*** Opening of INPUT DATA ***

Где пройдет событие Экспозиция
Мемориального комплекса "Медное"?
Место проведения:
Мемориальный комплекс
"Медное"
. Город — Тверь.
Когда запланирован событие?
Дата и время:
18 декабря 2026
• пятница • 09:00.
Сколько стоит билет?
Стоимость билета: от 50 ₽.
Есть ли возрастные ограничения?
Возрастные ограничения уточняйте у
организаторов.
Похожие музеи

*** Close of INPUT DATA ***

The data above should be output exactly, with each line intact.

_YOUR SOLUTION_.
Где пройдет событие Экспозиция
Мемориального комплекса "Медное"?
Место проведения:
Мемориальный комплекс
"Медное"
. Город — Тверь.
Когда запланирован событие?
Дата и время:
18 декабря 2026
• пятница • 09:00.
Сколько стоит билет?
Стоимость билета: от 50 ₽.
Есть ли возрастные ограничения?
Возрастные ограничения уточняйте у
организаторов.
Похожие музеи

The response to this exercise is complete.